401(k) DCIOs: Some are folding, holding and doubling down

It behooves plan advisers to pay attention to their asset-management partners, because advisers rely on them for marketing and practice management support and guidance

Aug 16, 2017 @ 2:39 pm

By Fred Barstein

Editor's note: This story was updated on Aug. 18, based on additional information received from Russell Investments.

All segments of the 401(k) market are going through the early stages of maturity, led by record keepers and broker-dealers, with advisers and asset managers following. Maturity is causing money managers focused on the defined contribution market – the so-called defined contribution investment-only shops — to either hold, fold or double down.

Why? And why should advisers care?

DCIO success can come from owning a record keeper or having viable target-date or index funds. Only one firm, Vanguard, has all three, and, not coincidentally, is the leading DCIO. Firms like Fidelity, BlackRock, T. Rowe Price and American Funds have two of the keys to success, as do relatively new entrants SSgA and TIAA.

Firms like New York Life, BNY Mellon, Natixis, Russell Investments and, in previous years, Eaton Vance, Thornburg and Lord Abbett, have folded or pulled back from the DC market. There are signs some may re-enter, though more carefully.

According to Russell Investments, the firm recently hired industry veterans Jay Breitenkamp and John Uricchio as DC business development directors brought on board specifically because of their experience in working with DC specialist advisers and recordkeeping platforms. The firm said the number of wholesalers serving DC plan advisers is now the same as it was at the start of the year.

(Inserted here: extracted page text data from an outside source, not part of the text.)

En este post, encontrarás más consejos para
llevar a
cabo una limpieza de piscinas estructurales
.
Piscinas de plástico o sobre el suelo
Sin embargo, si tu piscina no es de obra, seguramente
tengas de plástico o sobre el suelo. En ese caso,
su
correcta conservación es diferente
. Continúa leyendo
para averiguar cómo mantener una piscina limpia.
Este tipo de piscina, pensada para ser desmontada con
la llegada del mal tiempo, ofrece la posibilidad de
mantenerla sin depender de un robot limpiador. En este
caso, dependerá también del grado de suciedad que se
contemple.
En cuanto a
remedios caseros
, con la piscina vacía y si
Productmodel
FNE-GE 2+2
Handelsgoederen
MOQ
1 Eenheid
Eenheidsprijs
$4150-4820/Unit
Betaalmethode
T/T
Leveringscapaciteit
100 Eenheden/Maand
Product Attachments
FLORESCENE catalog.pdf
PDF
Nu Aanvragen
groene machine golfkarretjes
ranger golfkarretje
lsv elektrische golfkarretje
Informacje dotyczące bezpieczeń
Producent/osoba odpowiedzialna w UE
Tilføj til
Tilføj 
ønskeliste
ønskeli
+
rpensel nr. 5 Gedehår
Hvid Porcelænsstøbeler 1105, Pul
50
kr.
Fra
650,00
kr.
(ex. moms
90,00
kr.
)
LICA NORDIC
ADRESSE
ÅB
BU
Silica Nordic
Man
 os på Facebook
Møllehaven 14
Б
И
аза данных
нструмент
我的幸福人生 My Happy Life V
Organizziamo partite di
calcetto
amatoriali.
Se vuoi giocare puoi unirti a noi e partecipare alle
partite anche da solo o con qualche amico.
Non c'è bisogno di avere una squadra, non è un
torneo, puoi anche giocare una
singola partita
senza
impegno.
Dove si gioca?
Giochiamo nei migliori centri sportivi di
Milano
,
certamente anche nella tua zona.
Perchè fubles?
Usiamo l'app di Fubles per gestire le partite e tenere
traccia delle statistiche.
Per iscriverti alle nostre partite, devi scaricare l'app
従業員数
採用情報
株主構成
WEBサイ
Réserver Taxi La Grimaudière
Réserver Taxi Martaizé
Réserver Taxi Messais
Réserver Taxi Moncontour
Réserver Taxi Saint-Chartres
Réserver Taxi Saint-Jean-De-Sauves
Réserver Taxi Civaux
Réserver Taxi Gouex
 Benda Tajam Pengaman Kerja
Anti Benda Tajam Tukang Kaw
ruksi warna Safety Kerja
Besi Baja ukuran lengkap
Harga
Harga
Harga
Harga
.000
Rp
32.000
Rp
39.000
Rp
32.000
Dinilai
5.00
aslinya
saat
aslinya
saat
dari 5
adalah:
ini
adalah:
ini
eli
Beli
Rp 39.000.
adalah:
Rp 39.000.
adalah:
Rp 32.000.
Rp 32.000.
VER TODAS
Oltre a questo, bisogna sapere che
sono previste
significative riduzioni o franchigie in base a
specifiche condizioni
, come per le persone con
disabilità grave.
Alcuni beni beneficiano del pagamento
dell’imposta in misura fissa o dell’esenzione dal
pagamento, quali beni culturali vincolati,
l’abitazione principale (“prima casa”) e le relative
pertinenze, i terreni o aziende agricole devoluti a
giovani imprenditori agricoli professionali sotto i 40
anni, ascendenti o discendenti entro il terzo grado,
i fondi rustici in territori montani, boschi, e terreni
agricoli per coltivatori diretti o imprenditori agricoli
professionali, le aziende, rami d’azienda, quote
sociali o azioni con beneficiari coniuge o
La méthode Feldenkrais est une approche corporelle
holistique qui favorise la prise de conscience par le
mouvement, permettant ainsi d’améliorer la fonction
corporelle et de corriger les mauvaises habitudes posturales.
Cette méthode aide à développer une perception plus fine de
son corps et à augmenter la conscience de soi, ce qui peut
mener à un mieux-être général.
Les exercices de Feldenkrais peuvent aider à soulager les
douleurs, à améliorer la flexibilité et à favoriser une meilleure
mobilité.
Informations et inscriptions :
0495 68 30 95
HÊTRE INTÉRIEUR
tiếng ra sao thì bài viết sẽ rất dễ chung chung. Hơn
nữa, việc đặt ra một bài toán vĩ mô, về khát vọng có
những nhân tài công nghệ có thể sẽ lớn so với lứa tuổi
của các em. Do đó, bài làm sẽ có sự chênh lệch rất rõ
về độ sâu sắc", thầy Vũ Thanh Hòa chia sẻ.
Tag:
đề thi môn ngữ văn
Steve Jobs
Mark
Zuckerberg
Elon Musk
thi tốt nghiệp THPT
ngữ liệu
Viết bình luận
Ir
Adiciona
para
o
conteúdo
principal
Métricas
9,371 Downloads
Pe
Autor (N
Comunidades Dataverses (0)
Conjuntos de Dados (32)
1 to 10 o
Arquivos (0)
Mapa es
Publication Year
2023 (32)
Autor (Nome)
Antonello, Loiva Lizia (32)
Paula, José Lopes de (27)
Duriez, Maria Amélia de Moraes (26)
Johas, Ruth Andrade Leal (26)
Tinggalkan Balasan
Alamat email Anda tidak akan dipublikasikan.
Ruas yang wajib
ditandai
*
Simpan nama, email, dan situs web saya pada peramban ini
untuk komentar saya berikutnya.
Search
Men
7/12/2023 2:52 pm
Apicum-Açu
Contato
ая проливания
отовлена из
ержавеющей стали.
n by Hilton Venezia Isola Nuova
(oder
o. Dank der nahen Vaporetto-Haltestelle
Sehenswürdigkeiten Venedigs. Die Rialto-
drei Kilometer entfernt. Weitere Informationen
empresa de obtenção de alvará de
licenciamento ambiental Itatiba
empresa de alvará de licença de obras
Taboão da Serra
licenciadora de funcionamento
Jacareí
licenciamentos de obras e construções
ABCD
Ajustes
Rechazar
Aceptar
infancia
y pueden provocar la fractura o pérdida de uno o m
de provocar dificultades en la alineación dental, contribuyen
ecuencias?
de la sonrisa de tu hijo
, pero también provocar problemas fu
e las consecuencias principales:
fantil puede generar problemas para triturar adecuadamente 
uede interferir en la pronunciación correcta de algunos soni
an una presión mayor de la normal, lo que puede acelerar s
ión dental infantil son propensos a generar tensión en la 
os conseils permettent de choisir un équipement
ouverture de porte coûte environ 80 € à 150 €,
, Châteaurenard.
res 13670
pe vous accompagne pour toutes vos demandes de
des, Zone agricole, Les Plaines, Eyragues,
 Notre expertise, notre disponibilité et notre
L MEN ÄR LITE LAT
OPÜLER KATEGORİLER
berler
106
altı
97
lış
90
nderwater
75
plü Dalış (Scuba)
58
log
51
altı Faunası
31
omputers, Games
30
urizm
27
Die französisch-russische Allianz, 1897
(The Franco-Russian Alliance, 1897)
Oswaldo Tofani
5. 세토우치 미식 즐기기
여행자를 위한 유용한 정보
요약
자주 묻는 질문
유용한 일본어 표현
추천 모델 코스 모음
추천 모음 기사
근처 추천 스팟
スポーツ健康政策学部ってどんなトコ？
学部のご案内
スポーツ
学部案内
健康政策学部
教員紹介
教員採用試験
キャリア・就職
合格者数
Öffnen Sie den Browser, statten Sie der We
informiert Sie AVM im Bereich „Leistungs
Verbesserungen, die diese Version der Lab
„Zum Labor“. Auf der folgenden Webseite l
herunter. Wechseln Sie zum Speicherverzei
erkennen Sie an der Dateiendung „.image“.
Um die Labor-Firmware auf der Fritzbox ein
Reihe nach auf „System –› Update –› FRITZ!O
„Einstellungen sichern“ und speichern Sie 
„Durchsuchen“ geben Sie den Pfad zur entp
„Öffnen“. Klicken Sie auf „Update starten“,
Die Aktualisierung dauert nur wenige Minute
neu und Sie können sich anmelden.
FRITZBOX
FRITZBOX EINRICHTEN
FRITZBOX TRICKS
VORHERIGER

Others are holding steady even without any of the three success factors, by selling niche funds like fixed-income or leveraging their retail distribution. That's more realistic than trying to capture IRA rollovers, which few have done successfully, and will only get harder under the Department of Labor's fiduciary rule. These firms include Legg Mason, MFS, Invesco, Neuberger Berman, Franklin Templeton, Allianz, AB Global, Columbia, Goldman Sachs, Oppenheimer and Prudential.

And some DCIOs are doubling down on the DC market because they either have a record-keeper subsidiary — John Hancock, Voya, Putnam, Great-West and Nationwide — or, like First Eagle and Cohen & Steers, they believe they have a unique product. T. Rowe, SSgA and TIAA are making major investments in their DC businesses.

There are about 50 DCIOs, and all feel pressure to do something. With so much money coming from IRAs and 401(k) plans, the retirement market is difficult to ignore. Most of the largest money managers in the world have strong ties to it.

DCIO firms
AB GlobalFederatedJohn HancockPioneer
American CenturyFirst EagleLegg MasonPrudential
American FundsFisher InvestmentsLord AbbettPutnam
BlackRockRussell InvestmentsManning & NapierRidgeworth
BMOFranklin TempletonMFSSSgA
BNY MellonGoldman SachsNationwideT. Rowe Price
Cohen & SteersGreat-WestNatixisThornburg
ColumbiaHartfordNeuberger BermanTIAA
DFAInvescoNew York LifeVanguard
Eagle Asset ManagementIvy FundsOppenheimerVictory
Eaton VanceJanusPimcoVoya
Wells Fargo
Source: The Retirement Advisor University

What is crystal clear is that firms that do nothing are in the most dangerous position.

Advisers rely on DCIOs for marketing and practice management support and guidance. Only firms with healthy, positive net asset flows can afford to invest and support these activities, as well as hire the best and brightest who know what advisers really want. Pick your partners carefully because they may not be around tomorrow.